## Assigned task
Search the lines of the records for the word "dans", and copy every line that has it.

## Supplied records
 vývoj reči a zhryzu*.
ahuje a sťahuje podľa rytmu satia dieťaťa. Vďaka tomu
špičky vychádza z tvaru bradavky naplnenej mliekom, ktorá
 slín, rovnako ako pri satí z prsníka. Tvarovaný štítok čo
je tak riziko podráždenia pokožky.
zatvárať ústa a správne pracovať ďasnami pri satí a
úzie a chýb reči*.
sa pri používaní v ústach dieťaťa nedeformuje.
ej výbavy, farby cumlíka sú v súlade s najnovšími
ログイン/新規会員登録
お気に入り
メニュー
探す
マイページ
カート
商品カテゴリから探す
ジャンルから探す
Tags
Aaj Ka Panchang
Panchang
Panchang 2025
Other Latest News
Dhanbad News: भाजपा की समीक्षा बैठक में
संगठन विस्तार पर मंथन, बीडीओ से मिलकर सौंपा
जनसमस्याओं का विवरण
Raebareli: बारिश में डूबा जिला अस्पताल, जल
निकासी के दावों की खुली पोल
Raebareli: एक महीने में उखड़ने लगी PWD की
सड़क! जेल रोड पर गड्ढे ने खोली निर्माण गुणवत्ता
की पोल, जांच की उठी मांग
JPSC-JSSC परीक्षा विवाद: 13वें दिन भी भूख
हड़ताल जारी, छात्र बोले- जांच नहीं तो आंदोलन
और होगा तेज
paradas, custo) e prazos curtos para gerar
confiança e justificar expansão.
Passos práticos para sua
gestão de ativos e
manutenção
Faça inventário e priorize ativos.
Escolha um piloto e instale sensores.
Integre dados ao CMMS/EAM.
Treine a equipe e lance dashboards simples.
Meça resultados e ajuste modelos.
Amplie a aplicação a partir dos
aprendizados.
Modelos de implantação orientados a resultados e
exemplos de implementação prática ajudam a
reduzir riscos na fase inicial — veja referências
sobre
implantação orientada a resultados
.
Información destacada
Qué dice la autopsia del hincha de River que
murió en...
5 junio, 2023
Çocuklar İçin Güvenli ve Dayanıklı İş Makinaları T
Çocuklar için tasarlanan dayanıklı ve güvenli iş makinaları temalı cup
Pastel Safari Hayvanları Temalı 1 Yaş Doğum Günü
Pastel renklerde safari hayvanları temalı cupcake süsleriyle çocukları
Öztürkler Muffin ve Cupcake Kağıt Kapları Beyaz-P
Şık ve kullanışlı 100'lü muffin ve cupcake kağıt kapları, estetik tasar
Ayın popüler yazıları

---

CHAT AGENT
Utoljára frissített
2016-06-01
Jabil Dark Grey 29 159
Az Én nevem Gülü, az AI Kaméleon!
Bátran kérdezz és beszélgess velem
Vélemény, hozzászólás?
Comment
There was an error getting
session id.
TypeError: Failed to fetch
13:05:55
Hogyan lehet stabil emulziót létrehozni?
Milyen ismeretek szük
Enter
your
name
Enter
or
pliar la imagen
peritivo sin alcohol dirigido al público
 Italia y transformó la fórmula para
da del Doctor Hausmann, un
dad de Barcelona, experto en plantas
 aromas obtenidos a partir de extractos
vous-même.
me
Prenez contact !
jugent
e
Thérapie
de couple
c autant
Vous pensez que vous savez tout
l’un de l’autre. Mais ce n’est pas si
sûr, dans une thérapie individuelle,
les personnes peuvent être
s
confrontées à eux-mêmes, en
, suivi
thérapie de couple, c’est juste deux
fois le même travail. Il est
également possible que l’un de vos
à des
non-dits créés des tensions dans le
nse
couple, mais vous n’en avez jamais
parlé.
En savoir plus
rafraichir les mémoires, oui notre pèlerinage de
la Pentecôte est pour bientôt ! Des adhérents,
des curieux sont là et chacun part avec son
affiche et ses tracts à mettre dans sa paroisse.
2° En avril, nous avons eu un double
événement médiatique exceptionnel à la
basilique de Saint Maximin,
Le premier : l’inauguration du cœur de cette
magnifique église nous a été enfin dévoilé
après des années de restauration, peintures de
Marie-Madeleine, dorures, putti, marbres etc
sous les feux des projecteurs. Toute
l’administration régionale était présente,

## Response to the task
sûr, dans une thérapie individuelle,
non-dits créés des tensions dans le
affiche et ses tracts à mettre dans sa paroisse.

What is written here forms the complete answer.